Task requirements: The material below is to be copied exactly from the line with "БОЛЕЛЬЩИКАМ" up to and including the line with "Mağaza Destek Hattı : 0539 652 01 22", with nothing else kept and no pictures.

===============

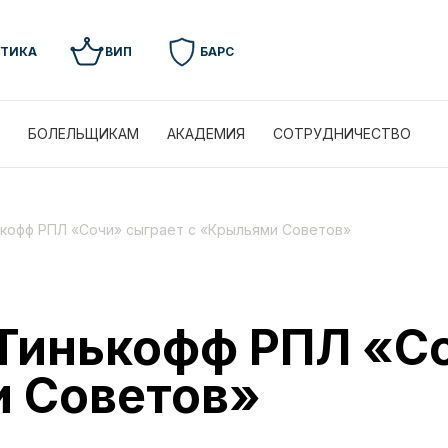
УТИКА
ВИП
БАРС
БОЛЕЛЬЩИКАМ
АКАДЕМИЯ
СОТРУДНИЧЕСТВО
ькофф РПЛ «Сочи» сыграет с «Крыльями Советов»
 Тинькофф РПЛ «С
и Советов»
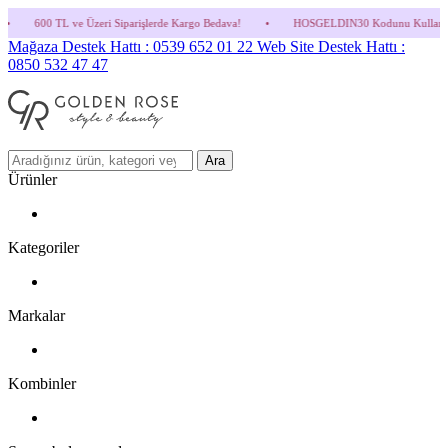
 Üzeri Siparişlerde Kargo Bedava!
•
HOSGELDIN30 Kodunu Kullanmayı Unutma! (Parfüm
Mağaza Destek Hattı : 0539 652 01 22
Web Site Destek Hattı :
0850 532 47 47
Ara
Ürünler
Kategoriler
Markalar
Kombinler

===============

Answer box:
БОЛЕЛЬЩИКАМ
АКАДЕМИЯ
СОТРУДНИЧЕСТВО
ькофф РПЛ «Сочи» сыграет с «Крыльями Советов»
 Тинькофф РПЛ «С
и Советов»
 Üzeri Siparişlerde Kargo Bedava!
•
HOSGELDIN30 Kodunu Kullanmayı Unutma! (Parfüm
Mağaza Destek Hattı : 0539 652 01 22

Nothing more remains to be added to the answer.